In fact, there's an additional parallel. Neuronal activity isn't a binary, all-or-nothing state—it can adopt a range of intermediate behaviors between on and off. Thus, the phase-change memory's ability to adopt a state between 1 and 0 allows it to directly model the behavior of neurons.

To use this for training, a grid of phase-change memory bits can be mapped to each layer of a neural network. A communication network, made of more traditional wiring, allows the neurons to communicate among themselves. The strength of that communication is set by the state of the memory—where it is on the spectrum between fully on and fully off. That state, in turn, is set by all the bits that feed into it. The communication hardware translates the variable-strength signals from a phase-change bit into signals of different durations, which are compatible with the digital communication network.

In principle, this all ties together nicely. In practice, however, there were two problems. One is simply that the hardware doesn't have the same range of states between 1 and 0 that we need to make neural networks effective. The second is that there's bit-to-bit variability in how the pieces of this system respond. So the IBM team came up with a two-level system for training.
Level up

At the top level, the neural network is implemented using phase-change bits, as described above. But this hardware isn't updated each training instance. Instead, a few hundred trials are done using separate hardware, and the results of that training are then integrated into the phase-change bits. This updating process can be made to happen only when the training would change the value of the bits, which increases the efficiency.

The phase-change network can be viewed as the first digit of a two-digit number—its value has a larger impact on the behavior of individual neurons. The second level, implemented in more traditional silicon, acts like the second digit, in that it has a smaller influence on the overall behavior. The combination of these two bits increases the range of values that individual neurons in the network can have.

This is also the level where each individual training cycle happens. The researchers mimic the behavior of a phase-change bit by hooking up the gate of a transistor to a capacitor. The charge stored in the capacitor then influences the strength of the gate, and updating the charge changes the strength, much like altering the phase-change bit. The charge storage in the capacitor is volatile, though, and will be lost in a matter of microseconds. This sets a limit to how many training cycles can be done before the capacitor's value is used to update the phase-change bit.

In short, the two-layer system allows training to take place in a volatile setup using traditional hardware, and the training results are then used to update the phase-change bit, which acts as permanent storage. The values associated with the individual "neurons" can be read out at any time and used to replicate the behavior on any compatible neural network, including IBM's dedicated chips.

Because this setup can be reconfigured on the fly, working around the variability of individual transistors is possible. For example, the hardware used to move information between layers on one training cycle can be used to handle back-propagation of errors the next, and vice versa. Over time, this should average out the differences caused by device variability.
Fast and efficient

It all sounds good, but does it work? The authors set it loose on a standard training and testing image set of handwritten numbers (called MNIST). The results were typically within a single percent of the accuracy provided by a standard neural-network package called TensorFlow.
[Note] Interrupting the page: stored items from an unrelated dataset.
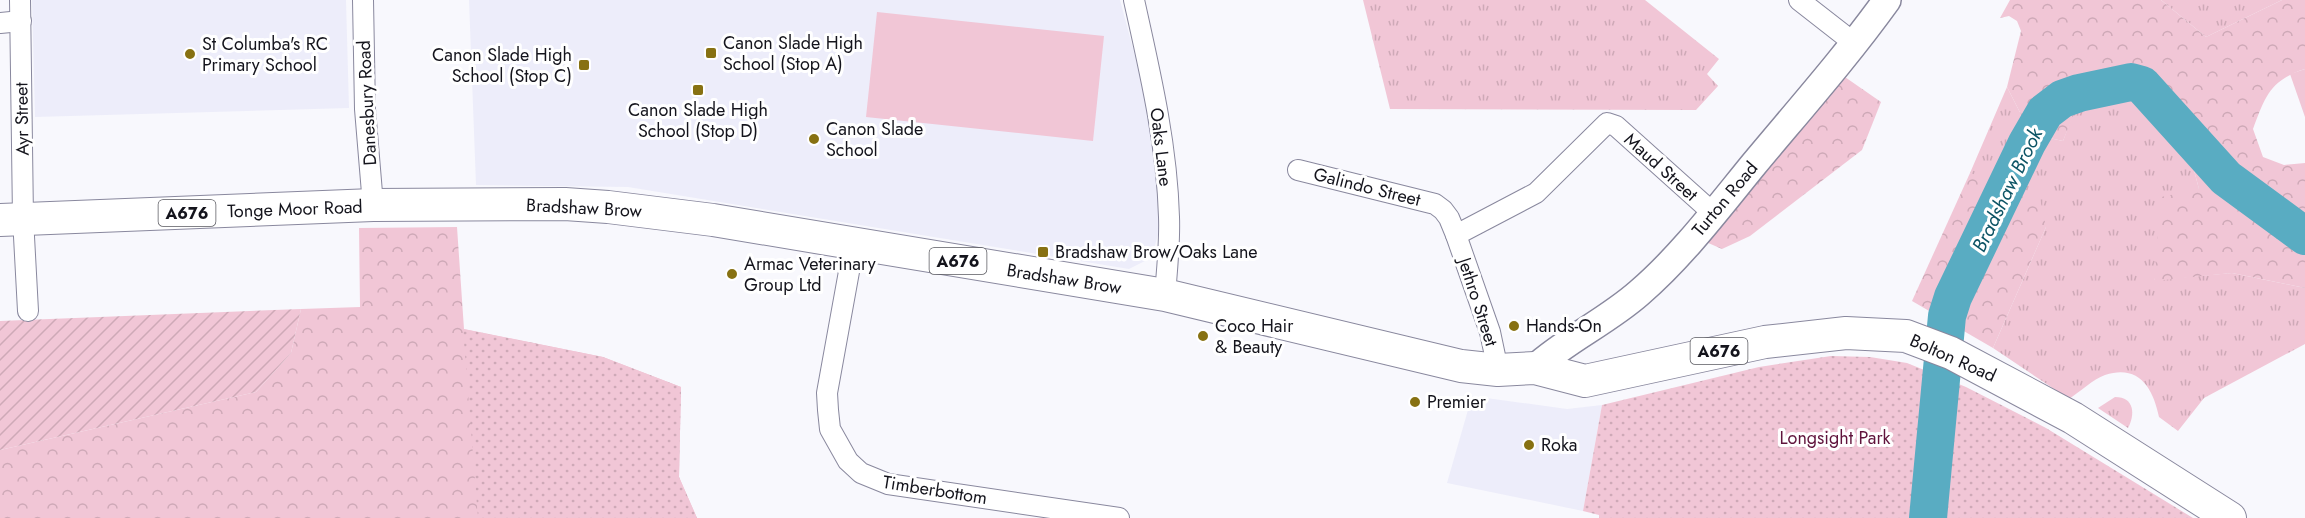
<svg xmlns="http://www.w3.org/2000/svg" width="2305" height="518" font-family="Jost,sans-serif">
	<defs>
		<pattern id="grass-tufts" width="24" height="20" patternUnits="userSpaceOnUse" patternTransform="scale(1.5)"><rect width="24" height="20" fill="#f1c6d6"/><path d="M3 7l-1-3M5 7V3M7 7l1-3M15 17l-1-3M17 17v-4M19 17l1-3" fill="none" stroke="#cea9b7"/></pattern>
		<pattern id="forest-crowns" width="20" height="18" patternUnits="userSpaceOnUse" patternTransform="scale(1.5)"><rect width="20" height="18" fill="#f1c6d6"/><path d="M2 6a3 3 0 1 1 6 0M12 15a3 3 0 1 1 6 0" fill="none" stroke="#cea9b7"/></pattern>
		<pattern id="park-dots" width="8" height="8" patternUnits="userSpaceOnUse" patternTransform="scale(1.5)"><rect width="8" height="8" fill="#f1c6d6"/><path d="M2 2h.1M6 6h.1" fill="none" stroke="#cea9b7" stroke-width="1.8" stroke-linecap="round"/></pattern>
		<pattern id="garden-furrows" width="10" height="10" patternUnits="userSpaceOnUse" patternTransform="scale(1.5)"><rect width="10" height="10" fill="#f1c6d6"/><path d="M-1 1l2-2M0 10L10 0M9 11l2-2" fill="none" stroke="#cea9b7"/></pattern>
	</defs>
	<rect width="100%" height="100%" fill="#f8f8fd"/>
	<g fill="#ededfa">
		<path d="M32 0H346L349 108 35 117Z"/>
		<path d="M469 0H1120L1147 101 1163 217 1154 249 1147 260 1129 269 628 187 476 185Z"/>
		<path d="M1472 396 1567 409 1602 405 1583 511 1447 483Z"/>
	</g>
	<g fill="url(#grass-tufts)">
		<path d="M1363 0H1645L1719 59 1707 74 1718 86 1696 110 1390 109Z"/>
		<path d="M2161 0H2282L2206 37Z"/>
		<path d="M2007 87 2031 134 2063 141 2075 109 2135 95 2191 159 2199 189 2154 280 2232 273 2305 288V344L2204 398 2178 431 2159 417C2153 388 2139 364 2105 375 2093 379 2080 392 2069 399L1993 348 2046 227 1970 173Z"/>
		<path d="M2115 397C2135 397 2135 415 2128 428L2098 408Z"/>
	</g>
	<g fill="url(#forest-crowns)">
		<path d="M2010 0H2161L2206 37 2282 0H2305V69C2270 80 2265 97 2253 129L2263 157 2284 165 2305 163V288L2232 273 2154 281 2161 197 2199 189 2191 159 2135 95 2076 109 2063 141 2031 134 2007 87 2021 31 2017 21 2009 16 2000 18Z"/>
		<path d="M1842 75 1881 102 1862 150 1750 236 1722 249 1706 242Z"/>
		<path d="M1970 173 2039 194 2046 227 1993 348 1912 301Z"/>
		<path d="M457 227 464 329 603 357 681 387 679 477 697 518H0V450L256 392 291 353 301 309 360 307 359 228Z"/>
	</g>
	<g fill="url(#park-dots)">
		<path d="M463 329 603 357 681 387 679 477 697 518H478Z"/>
		<path d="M1831 356 1870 357 1907 363 1966 387 2046 428 2193 518H1599V515L1583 511 1602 405 1759 367Z"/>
	</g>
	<path fill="url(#garden-furrows)" d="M301 309 291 353 256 392 0 450V321Z"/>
	<g fill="#f1c6d6">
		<path d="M877 12 1104 36 1093 141 866 117Z"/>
		<path d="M2305 69V117L2290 74Z"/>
	</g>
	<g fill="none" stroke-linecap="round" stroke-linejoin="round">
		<path stroke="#59acc2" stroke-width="38" d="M1928 518 1947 316 1953 297 2027 143 2045 112 2062 99 2079 93 2131 82 2142 85 2226 178 2305 236"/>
		<defs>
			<g id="street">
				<path d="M20 0 23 218 28 311"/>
				<path d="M363 0 365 109 373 205"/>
				<path d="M1134 0C1150 72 1167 144 1169 217 1170 243 1167 269 1165 295"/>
				<path d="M1799 0 1854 43"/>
				<path d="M0 23 21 21"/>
				<path d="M1298 170 1435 204 1443 210 1449 218 1456 235 1490 332 1498 370"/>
				<path d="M1456 235 1536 193 1607 123 1616 126 1713 213"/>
				<path d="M854 244 827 393 828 410 830 429 848 461 861 473 888 484 1119 518"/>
			</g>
			<path id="secondary" d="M1535 368C1567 339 1606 322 1639 293 1682 256 1718 208 1754 164 1799 110 1846 57 1887 0"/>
			<path id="primary" d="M0 220 373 205 565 204 608 207 713 220 1165 295 1461 366 1498 370 1535 368 1585 381 1765 342 1846 333 1906 336 1951 353 2073 418 2230 518"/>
		</defs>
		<use href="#street" stroke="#89889e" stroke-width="22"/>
		<use href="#secondary" stroke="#89889e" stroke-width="30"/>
		<use href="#primary" stroke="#89889e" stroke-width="34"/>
		<use href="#street" stroke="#fff" stroke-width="20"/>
		<use href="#secondary" stroke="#fff" stroke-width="27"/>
		<use href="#primary" stroke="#fff" stroke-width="32"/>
	</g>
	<g fill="#877112" stroke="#fff" stroke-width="2">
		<rect x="705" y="47" width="12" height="12" rx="3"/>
		<circle cx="190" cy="54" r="6"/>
		<rect x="578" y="59" width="12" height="12" rx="3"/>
		<rect x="692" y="84" width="12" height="12" rx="3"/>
		<circle cx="814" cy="139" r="6"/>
		<rect x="1037" y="246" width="12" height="12" rx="3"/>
		<circle cx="732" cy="274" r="6"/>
		<circle cx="1514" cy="326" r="6"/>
		<circle cx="1203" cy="336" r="6"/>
		<circle cx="1415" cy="402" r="6"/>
		<circle cx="1529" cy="445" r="6"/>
	</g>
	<g text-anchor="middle" stroke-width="6" stroke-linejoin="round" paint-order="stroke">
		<g fill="#fff" stroke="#5a5a60" stroke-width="1.5">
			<rect x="158.5" y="200" width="57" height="26" rx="4.5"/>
			<rect x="929.5" y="248" width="57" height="26" rx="4.5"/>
			<rect x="1690.5" y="338" width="57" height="26" rx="4.5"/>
		</g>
		<g font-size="16" font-weight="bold" fill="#14141c">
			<text x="187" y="219">A676</text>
			<text x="958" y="267">A676</text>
			<text x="1719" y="357">A676</text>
		</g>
		<g font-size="18" fill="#14141c" stroke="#fff" text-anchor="start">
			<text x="723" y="49">Canon Slade High<tspan x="723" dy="21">School (Stop A)</tspan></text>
			<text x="202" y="50">St Columba's RC<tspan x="202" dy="21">Primary School</tspan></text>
			<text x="572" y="61" text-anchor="end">Canon Slade High<tspan x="572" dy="21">School (Stop C)</tspan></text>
			<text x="698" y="116" text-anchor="middle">Canon Slade High<tspan x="698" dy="21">School (Stop D)</tspan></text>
			<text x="826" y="135">Canon Slade<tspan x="826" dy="21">School</tspan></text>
			<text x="1055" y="258">Bradshaw Brow/Oaks Lane</text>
			<text x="744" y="270">Armac Veterinary<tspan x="744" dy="21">Group Ltd</tspan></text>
			<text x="1215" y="332">Coco Hair<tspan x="1215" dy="21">&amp; Beauty</tspan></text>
			<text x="1526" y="332">Hands-On</text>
			<text x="1427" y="408">Premier</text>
			<text x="1541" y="451">Roka</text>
		</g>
		<g font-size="18" fill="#14141c" stroke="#fff">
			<text transform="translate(367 103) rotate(-93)" y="6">Danesbury Road</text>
			<text transform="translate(22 119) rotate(-91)" y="6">Ayr Street</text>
			<text transform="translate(1161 147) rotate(83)" y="6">Oaks Lane</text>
			<text transform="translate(1661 167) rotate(42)" y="6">Maud Street</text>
			<text transform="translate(1367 187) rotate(14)" y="6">Galindo Street</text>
			<text transform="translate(1725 199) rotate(-50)" y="6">Turton Road</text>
			<text transform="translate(584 208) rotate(3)" y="6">Bradshaw Brow</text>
			<text transform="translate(295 209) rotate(-2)" y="6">Tonge Moor Road</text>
			<text transform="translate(1064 279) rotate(9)" y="6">Bradshaw Brow</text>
			<text transform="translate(1478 302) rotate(72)" y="6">Jethro Street</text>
			<text transform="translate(1953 358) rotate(24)" y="6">Bolton Road</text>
			<text transform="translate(935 490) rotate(9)" y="6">Timberbottom</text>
		</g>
		<g font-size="18" fill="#60133c" stroke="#fff">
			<text x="1835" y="444">Longsight Park</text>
		</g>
		<g font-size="20" font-style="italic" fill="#0d5465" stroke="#fff">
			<text transform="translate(2007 190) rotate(-64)" y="7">Bradshaw Brook</text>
		</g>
	</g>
</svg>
But the key thing is the efficiency. The researchers estimate that, if their hardware were built using a current-process technology (it was made using a rather ancient 90nm process), it would outperform a state-of-the-art GPU by a factor of at least 100 and be more than 100 times more power-efficient.

Of course, those are estimates. And, to a certain extent, all of this is. While the team did implement its phase-change-based layers in hardware, some of the details of the capacitor-based layers were done in a simulator. There's no reason to think they couldn't be implemented in hardware, but there will undoubtedly be some details and possible issues that won't become apparent until they actually are.

Still, the potential efficiency gains are substantial, and IBM has already shown its willingness to build dedicated neural-network hardware. So there's likely to be some real-world numbers to back this report up before too long.